━━━━━ Extracted text ━━━━━

It’s official: Airbus will pull the plug on its A380 double-decker jet.
The move was announced Thursday, and comes after much speculation about the future of Airbus’ “superjumbo” jet amid tepid sales.
The latest A380 is now expected to roll off the assembly line in 2021. With that, there will be no new A380s beyond then, though it’s possible many of the A380s now flying will continue to do so for a decade or more.
The A380 is the world’s largest commercial passenger jet, capable of sitting 600 passengers or more. It marked a bold and ambitious project for Airbus, which bet airlines would want a giant plane that could fly more passengers into busy airports with no capacity for new flights.
Around the same time, Boeing made a contrary bet. Instead of a double-decked behemoth, the U.S. jetmaker figured its airline customers would be better served by a smaller widebody jet with low operating costs that could instead make frequent flights between cities. Or open up international routes between medium-sized markets too small to serve with larger widebody jets.

━━━━━ Material provided ━━━━━

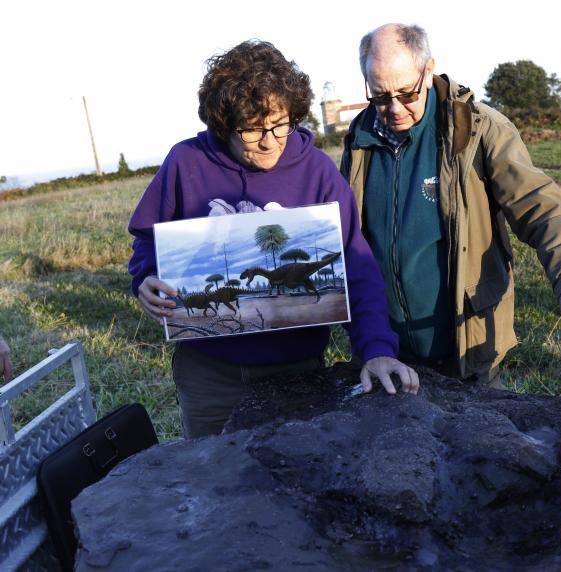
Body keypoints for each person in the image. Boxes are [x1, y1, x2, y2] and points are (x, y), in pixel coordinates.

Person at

━━━━━

Brief A: Reproduce the passage of the Airbus A380 article that begins at the words "It’s official: Airbus" and stops after "decade or more.".
Brief B: Resume the article on Airbus ending the A380 from the point where it stops.
The listing has nothing to do with the Airbus A380 article.

Answer space A:
It’s official: Airbus will pull the plug on its A380 double-decker jet.
The move was announced Thursday, and comes after much speculation about the future of Airbus’ “superjumbo” jet amid tepid sales.
The latest A380 is now expected to roll off the assembly line in 2021. With that, there will be no new A380s beyond then, though it’s possible many of the A380s now flying will continue to do so for a decade or more.

Answer space B:
Boeing’s Dreamliner, made partially from composite materials, began flying for airlines in 2011. Boeing has now received more than 1,400 orders for the jet, which remains a strong seller for the company. And, as Boeing predicted, it opened up new overseas routes from cities like Austin and New Orleans. Even Charleston, South Carolina, will soon have a new nonstop flight to London that will be operated by British Airways on Boeing Dreamliners.
Airbus’ later A350, a smaller widebody model also made partially from composite materials, followed Boeing’s 787, flying its first passenger flight in 2015. That line also has sold well for Airbus.
But the A380 never found a profitable niche.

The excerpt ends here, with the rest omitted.